> _Task requirements_:
Render the text read from the items below as one numbered list of lines, omitting any blank lines. Leave the pictures out of your answer.

> _Working data_:
········

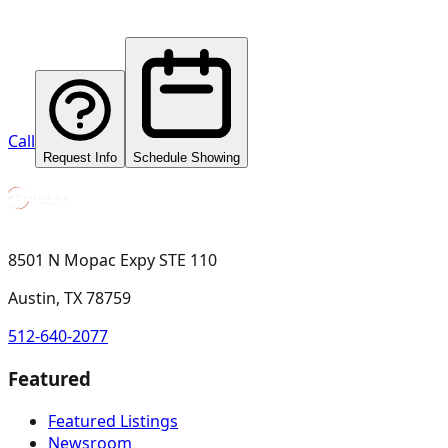
Call
Request Info
Schedule Showing
8501 N Mopac Expy STE 110
Austin, TX 78759
512-640-2077
Featured
Featured Listings
Newsroom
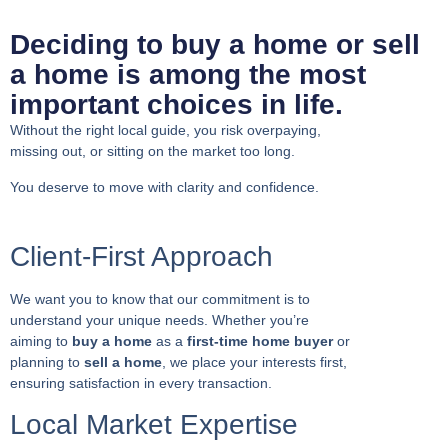
Deciding to buy a home or sell
a home is among the most
important choices in life.
Without the right local guide, you risk overpaying,
missing out, or sitting on the market too long.
You deserve to move with clarity and confidence.
Client-First Approach
We want you to know that our commitment is to
understand your unique needs. Whether you’re
aiming to
buy a home
as a
first-time home buyer
or
planning to
sell a home
, we place your interests first,
ensuring satisfaction in every transaction.
Local Market Expertise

········

> _Response for this exercise_:
1. Call
2. Request Info
3. Schedule Showing
4. 8501 N Mopac Expy STE 110
5. Austin, TX 78759
6. 512-640-2077
7. Featured
8. Featured Listings
9. Newsroom
10. Deciding to buy a home or sell
11. a home is among the most
12. important choices in life.
13. Without the right local guide, you risk overpaying,
14. missing out, or sitting on the market too long.
15. You deserve to move with clarity and confidence.
16. Client-First Approach
17. We want you to know that our commitment is to
18. understand your unique needs. Whether you’re
19. aiming to
20. buy a home
21. as a
22. first-time home buyer
23. or
24. planning to
25. sell a home
26. , we place your interests first,
27. ensuring satisfaction in every transaction.
28. Local Market Expertise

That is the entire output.